-- START Selection --

[OPE-L] Socialism and markets

From: Jurriaan Bendien (adsl675281@TISCALI.NL)
Date: Sun Jan 15 2006 - 14:53:17 EST


Hi Jerry

>I'm not really convinced that with socialism there
will be harmony: struggles will continue.

Undoubtedly - but there is a big difference between people struggling over
their daily bread, and people struggling over e.g. a game of chess. The
question is what the fight, or competition, is really about.

>Scientifically based moral understanding?  I don't know about that.
I don't even really know what it means.

In empirical ethics, our moral understandings ought to be supported by solid
scientific facts, rather than being based on a priori values which are held
to be absolute and unarguable or good for all time. In other words, we don't
makes assumptions about e.g. human nature, to extrapolate the good, but
investigate what human nature actually is and has been like, to extrapolate
the good.

>What workers want, rather, is something less easily defined and specified:
>happiness.

Well, you're the Marxist authority on what workers want, not me :-) From the
standpoint of empirical ethics, this is something you have assumed, but it
has to be proven. See http://www1.eur.nl/fsw/happiness/. As Markus, Feher
and Heller suggested, if the Marxists tell the workers what they need, as
they typically do, you get a Dictatorship over Needs. Anyway, happiness
usually involves having a decent life, and a chance to improve your lot.
Happiness is a synthetic result of essential needs being met, but like I
say, these needs are not necessarily physical needs, and that is why the
conditions for happiness are often difficult to define. Happiness is not
necessarily "being satisfied" either.

> I'd like to
see someone crunch the numbers and see how much of a pie there
really is and what this means per capita in terms of the ability to
satisfy peoples' needs.

Not sure that there is such a pie. There is a stock of physical products and
a stock of physical resources, a consumption pattern, and a real or
potential capacity to produce more (see also www.worldwatch.org ). However,
two problems are: potential capacity depends a lot on technological design
and on how resources are allocated, and, many needs are not physical needs.
This makes the relation between real output and potential output very
elastic. Modern social accounting does not estimate physical outputs, and
therefore the calculation is difficult to do. Also, different population
groups have different kinds of needs, and estimating purchasing power parity
is a problem-fraught task. Materially, there are sufficient resources
globally to give everyone a decent life in terms of physical needs.

-- END Selection --

Task A: Translate this sentence from the post on socialism and markets into Spanish: "Materially, there are sufficient resources globally to give everyone a decent life in terms of physical needs."
Task B: In the post on socialism and markets, what does modern social accounting not estimate?
Task C: Transcribe the post on socialism and markets word for word, starting with "Date: Sun Jan" and going on through "what it means.".
The records have no connection to the post on socialism and markets.

-- START Dataset extract --

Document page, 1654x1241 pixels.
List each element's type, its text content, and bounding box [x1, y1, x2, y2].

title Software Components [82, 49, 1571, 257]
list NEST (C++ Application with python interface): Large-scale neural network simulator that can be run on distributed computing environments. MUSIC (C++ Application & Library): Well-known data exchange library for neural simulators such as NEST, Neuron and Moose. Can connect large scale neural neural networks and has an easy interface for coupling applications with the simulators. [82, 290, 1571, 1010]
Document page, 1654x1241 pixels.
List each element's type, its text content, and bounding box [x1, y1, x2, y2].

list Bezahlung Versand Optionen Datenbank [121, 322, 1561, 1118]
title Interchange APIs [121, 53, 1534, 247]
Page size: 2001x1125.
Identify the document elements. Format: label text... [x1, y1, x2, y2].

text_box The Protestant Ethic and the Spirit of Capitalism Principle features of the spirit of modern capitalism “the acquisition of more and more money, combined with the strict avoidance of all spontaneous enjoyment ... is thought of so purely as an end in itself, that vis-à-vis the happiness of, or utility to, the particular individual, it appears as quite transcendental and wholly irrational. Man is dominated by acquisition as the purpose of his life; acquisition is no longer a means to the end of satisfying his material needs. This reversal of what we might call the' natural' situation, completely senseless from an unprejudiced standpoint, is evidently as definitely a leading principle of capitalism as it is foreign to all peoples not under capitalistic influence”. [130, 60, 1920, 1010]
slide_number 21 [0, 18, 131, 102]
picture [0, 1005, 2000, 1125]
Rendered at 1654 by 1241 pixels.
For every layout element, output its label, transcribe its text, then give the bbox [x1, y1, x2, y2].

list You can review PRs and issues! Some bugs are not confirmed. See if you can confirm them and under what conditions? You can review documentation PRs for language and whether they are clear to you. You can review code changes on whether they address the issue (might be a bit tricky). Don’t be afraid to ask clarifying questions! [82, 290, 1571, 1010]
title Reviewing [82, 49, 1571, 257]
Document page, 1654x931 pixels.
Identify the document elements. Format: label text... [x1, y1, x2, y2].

-- END Dataset extract --

Exercise response A: Materialmente, existen suficientes recursos a nivel global para dar a todos una vida digna en términos de necesidades físicas.

Exercise response B: It does not estimate physical outputs.

Exercise response C:
Date: Sun Jan 15 2006 - 14:53:17 EST


Hi Jerry

>I'm not really convinced that with socialism there
will be harmony: struggles will continue.

Undoubtedly - but there is a big difference between people struggling over
their daily bread, and people struggling over e.g. a game of chess. The
question is what the fight, or competition, is really about.

>Scientifically based moral understanding?  I don't know about that.
I don't even really know what it means.